Lovers of bargains and books will be happy to hear that the annual EVPL Book Sale is coming up next weekend, August 14-15 at Washington Square. Every year the Library Friends raise money by selling off books for which the library no longer has space. Folks often express dismay that the library must sell so many books, but we buy hundreds of new books every month, and there is only so much space on the shelves, so some of the old books must give way to the new. Come out to Washington Square next weekend, find some bargains and support your public library. Today's picks are some older books which are still available at your public library.

Angle of Repose by Wallace Stegner (Doubleday, 1971).

One of the most asked-for older books in our collection is about a retired historian who sets out to write of his grandparents' pioneering the American west. His research reveals more about his own life than he is willing to admit. Stegner is a master, he won the Pulitzer Prize for this book in 1972.

Rabbit Run (1960), Rabbit Redux (1971), Rabbit Is Rich (1981) and Rabbit at Rest (1990) by John Updike.

When asked to pick her favorite old book Red Bank Reader's Advisor Becky Browning chose Updike's "Rabbit" series. She said: "There is no contemporary writer that can get inside middle America's head as well as Updike. In these books you will be privy to Updike's mastery of the English language and, at the same time, find yourself in a love-hate relationship with Harry Angstrom, the recurring character whose life is chronicled from youth through old age."

Ender's Game by Orson Scott Card (TOR, c1984).

I was invited to a dinner honoring this author in New Orleans recently and felt obligated to read at least one of his works. When I asked a Sci-Fi- reading friend to recommend Card's best book Ender' Game was his pick, and surprisingly I enjoyed it too. Looking at comments on Amazon.com from readers I was astounded to find over 700 reviews, most were positive.

The Maine Massacre by Janwillem Van de Wetering (Soho, c1979).

The accidental death of his brother-in-law sends the Commissaris to the secluded town of Jameson, Maine. Detective Sgt. De Gier goes along to keep an eye on his ailing boss, but there has been a sinister series of deaths in the area and the two find themselves involved in a murder investigation. Library Director, Marcia Au who recommends the book highly says "…seeing the residents of Jameson through the eyes of the detectives is a hoot. The writing is descriptive without being boring… you feel as if you were tramping around the town with them". A great read, but then just about everything I have read by this Dutch author (now a resident of Maine) is outstanding.

Those Who Walk Away by Patricia Highsmith, (Crime Club, 1967).
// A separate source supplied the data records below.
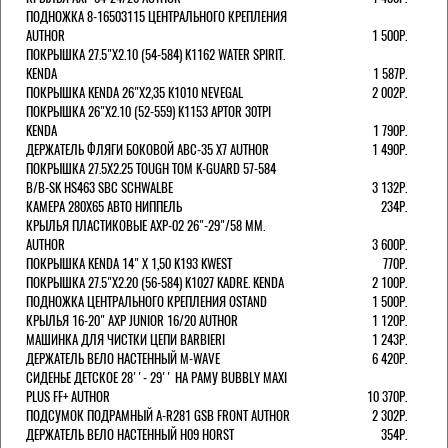
ПОДНОЖКА 8-16503115 ЦЕНТРАЛЬНОГО КРЕПЛЕНИЯ
AUTHOR
1 500Р.
ПОКРЫШКА 27.5"Х2.10 (54-584) K1162 WATER SPIRIT.
KENDA
1 587Р.
ПОКРЫШКА KENDA 26"Х2,35 K1010 NEVEGAL
2 002Р.
ПОКРЫШКА 26"Х2.10 (52-559) K1153 APTOR 30TPI
KENDA
1 790Р.
ДЕРЖАТЕЛЬ ФЛЯГИ БОКОВОЙ ABC-35 X7 AUTHOR
1 490Р.
ПОКРЫШКА 27.5X2.25 TOUGH TOM K-GUARD 57-584
B/B-SK HS463 SBC SCHWALBE
3 132Р.
КАМЕРА 280Х65 АВТО НИППЕЛЬ
234Р.
КРЫЛЬЯ ПЛАСТИКОВЫЕ AXP-02 26"-29"/58 ММ.
AUTHOR
3 600Р.
ПОКРЫШКА KENDA 14" Х 1,50 K193 KWEST
770Р.
ПОКРЫШКА 27.5"Х2.20 (56-584) K1027 KADRE. KENDA
2 100Р.
ПОДНОЖКА ЦЕНТРАЛЬНОГО КРЕПЛЕНИЯ OSTAND
1 500Р.
КРЫЛЬЯ 16-20" AXP JUNIOR 16/20 AUTHOR
1 120Р.
МАШИНКА ДЛЯ ЧИСТКИ ЦЕПИ BARBIERI
1 243Р.
ДЕРЖАТЕЛЬ ВЕЛО НАСТЕННЫЙ M-WAVE
6 420Р.
СИДЕНЬЕ ДЕТСКОЕ 28''- 29'' НА РАМУ BUBBLY MAXI
PLUS FF+ AUTHOR
10 370Р.
ПОДСУМОК ПОДРАМНЫЙ A-R281 GSB FRONT AUTHOR
2 302Р.
ДЕРЖАТЕЛЬ ВЕЛО НАСТЕННЫЙ H09 HORST
354Р.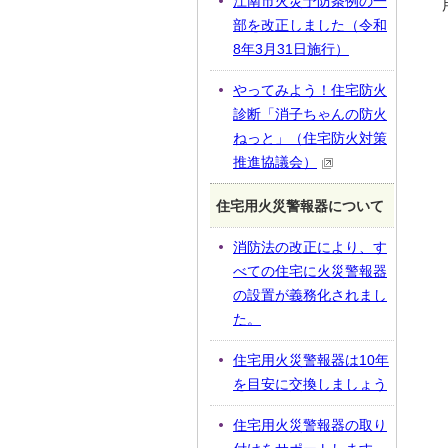
江南市火災予防条例の一
部を改正しました（令和
8年3月31日施行）
やってみよう！住宅防火
診断「消子ちゃんの防火
ねっと」（住宅防火対策
推進協議会）
住宅用火災警報器について
消防法の改正により、す
べての住宅に火災警報器
の設置が義務化されまし
た。
住宅用火災警報器は10年
を目安に交換しましょう
住宅用火災警報器の取り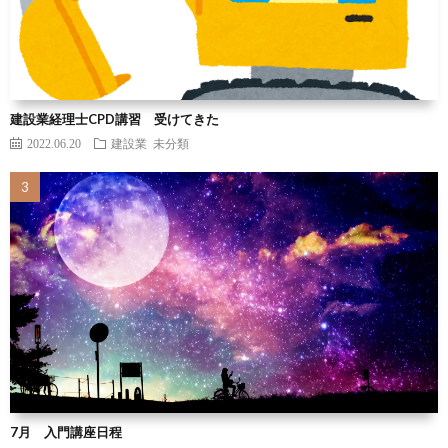
建設業経理士CPD講習 受けてきた
2022.06.20
建設業
未分類
7月 入門講座日程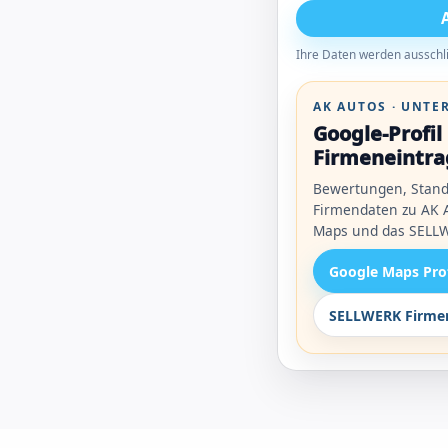
Ihre Daten werden ausschli
AK AUTOS · UNT
Google-Profi
Firmeneintra
Bewertungen, Stand
Firmendaten zu AK A
Maps und das SELLW
Google Maps Pro
SELLWERK Firmen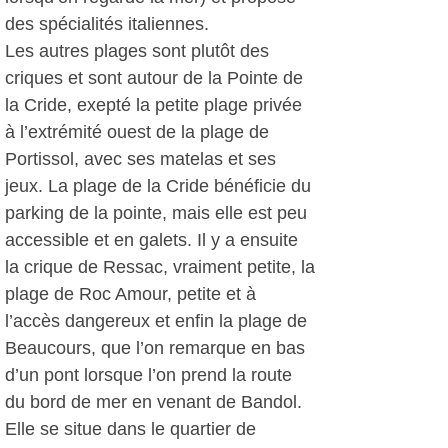
des spécialités italiennes.
Les autres plages sont plutôt des
criques et sont autour de la Pointe de
la Cride, exepté la petite plage privée
à l’extrémité ouest de la plage de
Portissol, avec ses matelas et ses
jeux. La plage de la Cride bénéficie du
parking de la pointe, mais elle est peu
accessible et en galets. Il y a ensuite
la crique de Ressac, vraiment petite, la
plage de Roc Amour, petite et à
l’accès dangereux et enfin la plage de
Beaucours, que l’on remarque en bas
d’un pont lorsque l’on prend la route
du bord de mer en venant de Bandol.
Elle se situe dans le quartier de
The honeymoon is over, and the bride is dead. The grieving husband convinces the police in Rome of his innocence, but has no such luck with his father-in-law. Highsmith is perhaps best known for her novel "Strangers on a Train", which was later made into a film by Alfred Hitchcock. The library has the video but the book is long gone and no longer in print. Critics have called her the master of the suspense novel and you will find a nice selection of her works at Central Library. Highsmith died in 1995.

The Reckoning: The Murder of Christopher Marlowe by Charles Nicholl (Harcourt Brace, 1994).

Not a terribly old book, but unknown to me until my husband requested it a few weeks ago. It won the Crime Writer's Gold Dagger Award for a nonfiction thriller and will transport you back to sixteenth century England.

French Provincial Cooking by Elizabeth David (Harper&Row, 1962).

I grew up with a mother who thought frozen vegetables were the great modern convenience. In the early 1960s, a friend who wanted me to expand my repertoire and stop making meatloaf every Saturday night gave me this book. I still have a yellowed, grease spattered paperback copy which I consult when I want an old favorite. The recipes are authentic and fairly easy, but not low in fat.

Sandy Schultheis is a librarian with the Evansville-Vanderburgh Public Library. The opinions expressed in this column are personal and do not reflect policies or official recommendations of EVPL.